Exercise goal: All lines holding the word "building" should be located in the records and copied.

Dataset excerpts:

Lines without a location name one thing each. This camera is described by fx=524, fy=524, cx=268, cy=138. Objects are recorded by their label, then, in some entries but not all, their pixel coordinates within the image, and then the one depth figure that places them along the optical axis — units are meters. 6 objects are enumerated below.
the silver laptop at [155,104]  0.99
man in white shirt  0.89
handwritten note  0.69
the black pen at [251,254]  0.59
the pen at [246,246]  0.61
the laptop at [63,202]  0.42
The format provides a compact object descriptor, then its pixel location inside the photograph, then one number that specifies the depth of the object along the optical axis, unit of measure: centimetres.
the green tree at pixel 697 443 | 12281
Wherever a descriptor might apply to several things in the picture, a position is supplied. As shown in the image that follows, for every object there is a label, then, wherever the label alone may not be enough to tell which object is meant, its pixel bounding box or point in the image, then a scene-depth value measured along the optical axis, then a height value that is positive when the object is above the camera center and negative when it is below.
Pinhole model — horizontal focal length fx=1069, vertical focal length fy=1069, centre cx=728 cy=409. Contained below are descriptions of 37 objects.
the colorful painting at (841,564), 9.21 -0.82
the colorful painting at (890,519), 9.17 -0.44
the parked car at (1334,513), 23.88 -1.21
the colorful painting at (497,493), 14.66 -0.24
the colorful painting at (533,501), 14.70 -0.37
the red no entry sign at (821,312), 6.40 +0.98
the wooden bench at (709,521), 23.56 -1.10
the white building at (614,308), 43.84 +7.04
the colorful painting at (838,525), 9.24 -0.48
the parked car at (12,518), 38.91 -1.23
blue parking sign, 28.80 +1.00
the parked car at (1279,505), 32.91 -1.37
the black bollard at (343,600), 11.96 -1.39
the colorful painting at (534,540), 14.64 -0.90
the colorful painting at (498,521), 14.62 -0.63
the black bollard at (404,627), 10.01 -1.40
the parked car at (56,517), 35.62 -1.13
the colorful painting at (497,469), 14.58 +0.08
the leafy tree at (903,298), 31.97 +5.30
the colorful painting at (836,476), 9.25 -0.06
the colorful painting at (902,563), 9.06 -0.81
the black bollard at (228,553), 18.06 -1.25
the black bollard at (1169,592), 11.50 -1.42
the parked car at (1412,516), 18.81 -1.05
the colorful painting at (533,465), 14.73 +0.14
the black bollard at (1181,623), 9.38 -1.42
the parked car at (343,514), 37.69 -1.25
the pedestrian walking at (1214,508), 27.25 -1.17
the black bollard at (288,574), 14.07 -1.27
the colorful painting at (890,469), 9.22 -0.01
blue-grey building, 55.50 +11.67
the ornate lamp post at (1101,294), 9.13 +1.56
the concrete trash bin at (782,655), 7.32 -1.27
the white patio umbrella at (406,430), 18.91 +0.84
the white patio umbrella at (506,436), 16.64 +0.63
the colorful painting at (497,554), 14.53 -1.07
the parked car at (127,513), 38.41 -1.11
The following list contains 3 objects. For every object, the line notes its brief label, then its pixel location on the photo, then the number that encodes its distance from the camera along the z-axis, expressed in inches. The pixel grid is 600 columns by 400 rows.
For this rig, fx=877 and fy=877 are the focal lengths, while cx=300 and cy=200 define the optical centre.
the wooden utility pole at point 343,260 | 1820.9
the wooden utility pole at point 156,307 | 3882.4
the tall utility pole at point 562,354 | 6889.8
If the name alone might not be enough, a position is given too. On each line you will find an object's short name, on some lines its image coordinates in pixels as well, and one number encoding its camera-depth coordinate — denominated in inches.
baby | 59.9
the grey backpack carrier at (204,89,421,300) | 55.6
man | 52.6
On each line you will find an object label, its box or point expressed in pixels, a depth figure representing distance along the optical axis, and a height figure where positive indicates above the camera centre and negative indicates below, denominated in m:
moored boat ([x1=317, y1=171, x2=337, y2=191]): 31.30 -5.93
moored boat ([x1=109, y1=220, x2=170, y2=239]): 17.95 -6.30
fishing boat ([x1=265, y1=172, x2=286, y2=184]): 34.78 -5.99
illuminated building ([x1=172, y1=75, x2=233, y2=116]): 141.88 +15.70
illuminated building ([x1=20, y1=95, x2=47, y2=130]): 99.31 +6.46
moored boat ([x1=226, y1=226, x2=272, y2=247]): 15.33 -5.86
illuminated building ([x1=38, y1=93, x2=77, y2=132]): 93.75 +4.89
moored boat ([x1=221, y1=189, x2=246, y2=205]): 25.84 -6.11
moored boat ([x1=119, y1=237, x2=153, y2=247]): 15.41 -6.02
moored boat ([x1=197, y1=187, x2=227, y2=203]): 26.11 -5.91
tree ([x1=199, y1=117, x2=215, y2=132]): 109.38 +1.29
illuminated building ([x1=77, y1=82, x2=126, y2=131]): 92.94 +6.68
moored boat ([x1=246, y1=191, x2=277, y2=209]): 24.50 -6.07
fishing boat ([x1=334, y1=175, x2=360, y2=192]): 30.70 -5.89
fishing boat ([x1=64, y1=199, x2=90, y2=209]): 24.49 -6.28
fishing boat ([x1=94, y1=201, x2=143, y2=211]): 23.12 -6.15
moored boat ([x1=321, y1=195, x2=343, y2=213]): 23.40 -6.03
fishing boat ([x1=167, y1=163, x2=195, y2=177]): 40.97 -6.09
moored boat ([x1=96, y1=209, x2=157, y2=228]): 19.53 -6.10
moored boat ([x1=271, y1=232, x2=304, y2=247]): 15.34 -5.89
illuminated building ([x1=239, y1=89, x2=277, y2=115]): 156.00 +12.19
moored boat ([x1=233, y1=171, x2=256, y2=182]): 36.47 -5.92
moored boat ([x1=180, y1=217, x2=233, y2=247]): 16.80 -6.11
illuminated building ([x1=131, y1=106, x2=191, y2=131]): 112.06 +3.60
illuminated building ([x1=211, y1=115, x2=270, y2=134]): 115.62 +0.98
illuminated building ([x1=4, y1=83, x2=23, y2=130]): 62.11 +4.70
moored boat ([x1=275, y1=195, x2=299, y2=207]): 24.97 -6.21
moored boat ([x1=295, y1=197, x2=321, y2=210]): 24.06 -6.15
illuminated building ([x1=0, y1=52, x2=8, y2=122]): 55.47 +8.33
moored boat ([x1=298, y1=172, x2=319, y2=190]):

Answer to this task:
the white building at (614,308), 43.84 +7.04
blue-grey building, 55.50 +11.67
illuminated building ([x1=172, y1=75, x2=233, y2=116]): 141.88 +15.70
illuminated building ([x1=20, y1=95, x2=47, y2=130]): 99.31 +6.46
illuminated building ([x1=38, y1=93, x2=77, y2=132]): 93.75 +4.89
illuminated building ([x1=77, y1=82, x2=126, y2=131]): 92.94 +6.68
illuminated building ([x1=239, y1=89, x2=277, y2=115]): 156.00 +12.19
illuminated building ([x1=131, y1=106, x2=191, y2=131]): 112.06 +3.60
illuminated building ([x1=211, y1=115, x2=270, y2=134]): 115.62 +0.98
illuminated building ([x1=4, y1=83, x2=23, y2=130]): 62.11 +4.70
illuminated building ([x1=0, y1=52, x2=8, y2=122]): 55.47 +8.33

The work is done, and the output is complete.